# Front Audio Leads not working



## rgp3000 (Oct 4, 2005)

I am having issues with the front audio conections of my box. The 9 pin audio connector on the motherboard has the following pin connections labled:

MIC
GND
MIC-POWER
+5VA
AUD-OUT-R
BACKOUT-R
GND
(empty)
AUD-OUT-L
BACKOUT-L

However the two leads from the front of the case (to the front of the case audio connections) each have 4 wires with the following lables and colors. 

Bundle 1: GND (black), LIN (Red), MIC BIAS (White), L OUT (GREEN)
Bundle 2: MIC IN (White), RIN (Red), R OUT (Green), GND (Black)

Since the lables don't match (and the manual is no help), I'm not sure what leads to connect to what pins.

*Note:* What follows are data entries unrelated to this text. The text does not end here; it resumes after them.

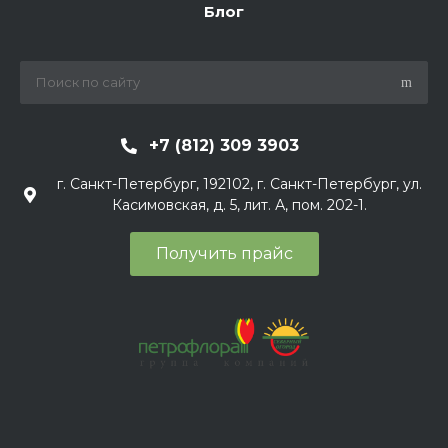
Блог
+7 (812) 309 3903
г. Санкт-Петербург, 192102, г. Санкт-Петербург, ул.
Касимовская, д. 5, лит. А, пом. 202-1.
Получить прайс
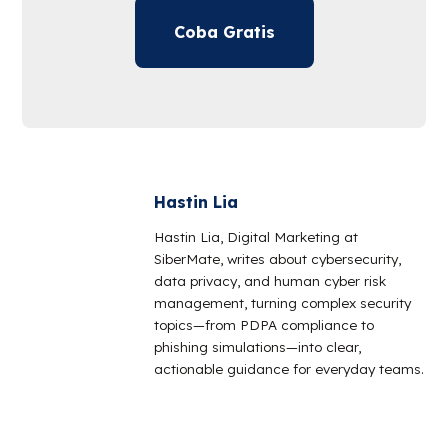
Coba Gratis
Hastin Lia
Hastin Lia, Digital Marketing at
SiberMate, writes about cybersecurity,
data privacy, and human cyber risk
management, turning complex security
topics—from PDPA compliance to
phishing simulations—into clear,
actionable guidance for everyday teams.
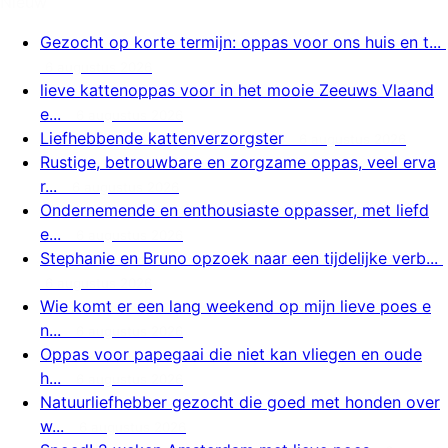
Nieuw
Gezocht op korte termijn: oppas voor ons huis en t...
6 augustus 2026
lieve kattenoppas voor in het mooie Zeeuws Vlaand
e...
6 augustus 2026
Liefhebbende kattenverzorgster
6 augustus 2026
Rustige, betrouwbare en zorgzame oppas, veel erva
r...
6 augustus 2026
Ondernemende en enthousiaste oppasser, met liefd
e...
6 augustus 2026
Stephanie en Bruno opzoek naar een tijdelijke verb...
6 augustus 2026
Wie komt er een lang weekend op mijn lieve poes e
n...
6 augustus 2026
Oppas voor papegaai die niet kan vliegen en oude
h...
6 augustus 2026
Natuurliefhebber gezocht die goed met honden over
w...
6 augustus 2026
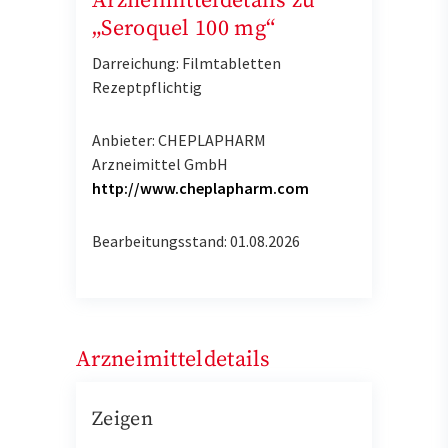
Arzneimitteldetails zu
„Seroquel 100 mg“
Darreichung: Filmtabletten
Rezeptpflichtig
Anbieter: CHEPLAPHARM
Arzneimittel GmbH
http://www.cheplapharm.com
Bearbeitungsstand: 01.08.2026
Arzneimitteldetails
Zeigen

Can anyone help? Someone else mentioned to me the issue was the leads are using the AC '97 variation but my motherboard is using the new coding for Intel. This might be true, but it still didn't tell me what to connect to what.


----------



## Tumbleweed36 (May 14, 2005)

Hi,

What kind of motherboard and case are you trying to match up?


----------



## Tumbleweed36 (May 14, 2005)

rgp3000 said:


> I am having issues with the front audio conections of my box.
> 
> MIC
> GND
> ...


Here are a couple I have done not too long ago, but neither match exactly with yours:

*Case ----->MB*
BLUE ----->BLINE_OUT_L
RED ----->Line out_L
PURPLE ----->BLINE_OUT_R
YELLOW----->Line out_R
ORANGE----->MICPWR
GREEN ----->MIC2
BLACK ----->AGND

I connected only one of the black GRN cables from the case, for me the cables come in two groups of four each having the black wire. I connected the one that was in group with the ORANGE one. I don’t think it really matters which one but if one doesn’t work you can always try the other.
___________________

Don’t know if this will help, but this is from an Antec Sonata Case and a P4P800 motherboard.

The pin assignments are: 

*Case……………..Motherboard * 
AUD GND………. AGND 
FRONT-L……….. LINE_OUT_L 
FRONT-R………. .LINE_OUT_R 
MIC……………….MIC2
MIC BIAS…………MICPWR
RET-R……………. BLINE_OUT_R 
RET-L…………….. BLINE_OUT_L 

Leave the motherboard's +5VA and NC pins alone. 
____________

Like I said, this is a shot in the dark since I don't know the case or the motherboard since you didn't list it. A shot in the dark is better than no shot at all.........I tried to help.


----------



## rgp3000 (Oct 4, 2005)

Thank you. I'll give that a try tomorrow and see if it works. If it helps the monther board is an Asrock 775i65GV. Unfortunatly, I don't know the case type.


----------



## leroys1000 (Aug 16, 2005)

MIC
GND
MIC-POWER
+5VA
AUD-OUT-R
BACKOUT-R
GND
(empty)
AUD-OUT-L
BACKOUT-L

Bundle 1: GND (black), LIN (Red), MIC BIAS (White), L OUT (GREEN)
Bundle 2: MIC IN (White), RIN (Red), R OUT (Green), GND (Black)

GND is ground of course
MIC bias goes to MIC power
MIC in goes to MIC
AUD-OUT-R -R OUT
AUD-OUT-L -L OUT
BACKOUT-R -RIN 
BACKOUT-L -LIN 

The connections are set up in a loop.
The left and right channels come out of the board
to the front jacks and back out of the jacks to the
motherboard to feed the rear outputs.
When you plug any thing in to the front jacks,
it will disconect the rear.
This is handy when you use headphones they will shut off the speakers.


----------